_Texte fourni_

####################

Pendant cent ans, la France avait partagé l’empire de la mode avec l’Italie et l’Espagne ; elle le reprit pour elle seule sous Louis XIII, non pas dans les premières années du règne, mais pendant le ministère de Richelieu, qui lui rendit sa prépondérance en Europe. Le costume fut marqué d’un cachet d’élégance et de grandeur, qui ne fit que s’affaiblir plus tard[1]. Pour la première fois depuis des siècles, le buste chez les femmes se montra sans être déformé par la robe. Les dames de l’ancien temps gardaient le masque, mais les jeunes portaient une voilette en crêpe noir pour paraître plus blanches et « friponner à travers ; » toutes s’inondaient d’essences et de quintessences, et mettaient du fard, du rouge et des mouches taillées en forme de lunes, d’étoiles, de fleurs ou d’animaux. Les gants parfumés, les bas de soie, rouges, verts et bleus de ciel, les souliers en maroquin de diverses couleurs complétaient la toilette. Les hommes portaient le manteau court drapé autour du buste, le pourpoint tailladé, garni de longues basques découpées, qui s’attachaient au pourpoint par des aiguillettes, de courtes bottes à éperons avec un large retroussis, un baudrier qui soutenait la rapière, le chapeau

  1. On trouvera à la page 468 du livre de M. Quicherat la représentation d’une dame en grande toilette vers 1635 ; c’est un modèle qu’on peut recommander aux personnes qui ont le goût du simple et du beau.

####################

_Données fournies_
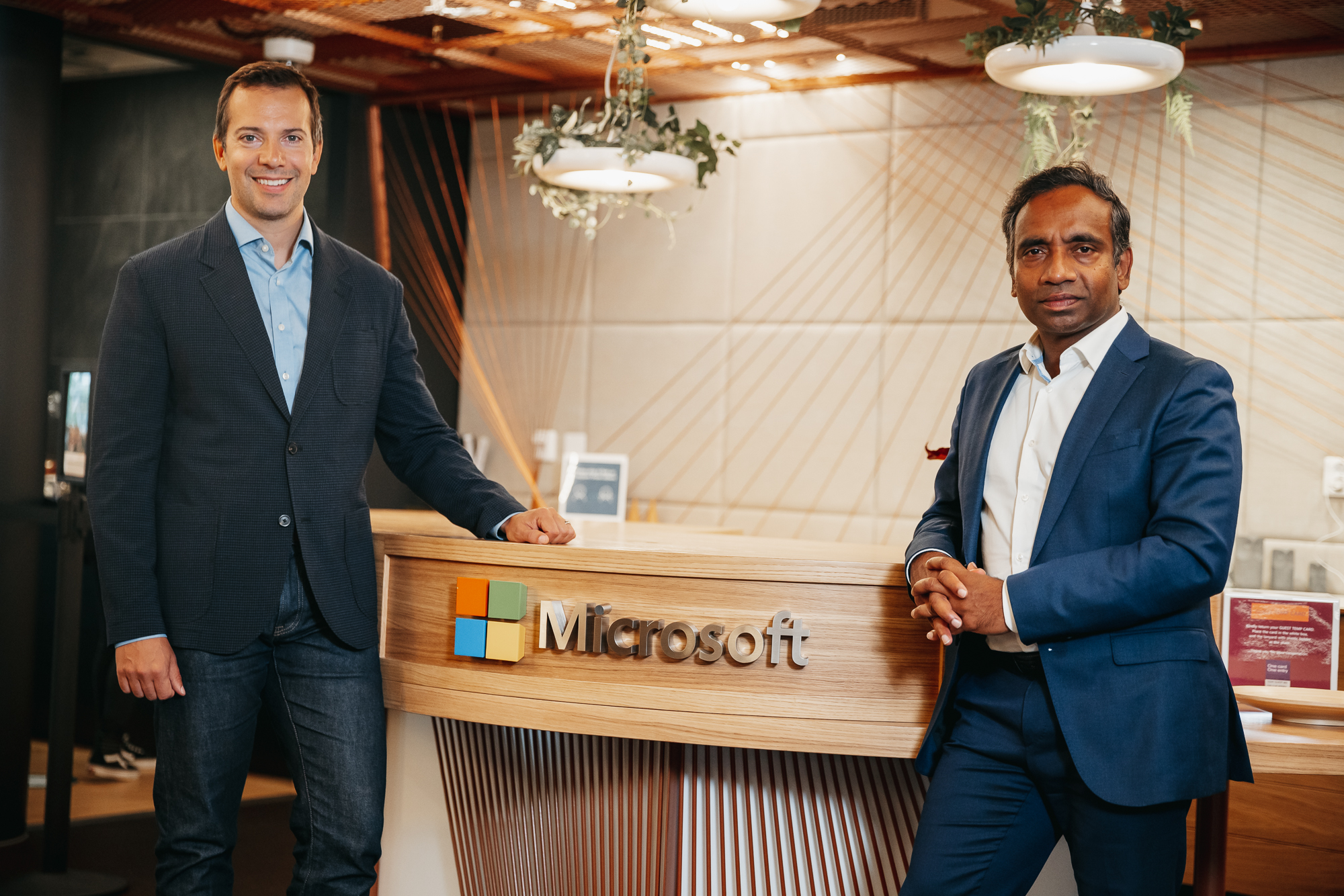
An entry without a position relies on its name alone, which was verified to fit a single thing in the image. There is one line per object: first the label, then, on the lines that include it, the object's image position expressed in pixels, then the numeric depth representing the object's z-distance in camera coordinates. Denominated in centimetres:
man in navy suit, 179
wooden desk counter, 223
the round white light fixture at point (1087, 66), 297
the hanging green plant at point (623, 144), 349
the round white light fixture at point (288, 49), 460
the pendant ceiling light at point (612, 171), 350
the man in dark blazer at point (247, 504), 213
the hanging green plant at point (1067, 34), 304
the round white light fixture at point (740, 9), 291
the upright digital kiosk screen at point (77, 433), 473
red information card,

####################

_Exercice_
Indiquez ce que les jeunes femmes portaient pour paraître plus blanches, d'après le texte sur la mode sous Louis XIII. Les données ne proviennent pas de la même source que le texte.

_Votre réponse_
Une voilette en crêpe noir.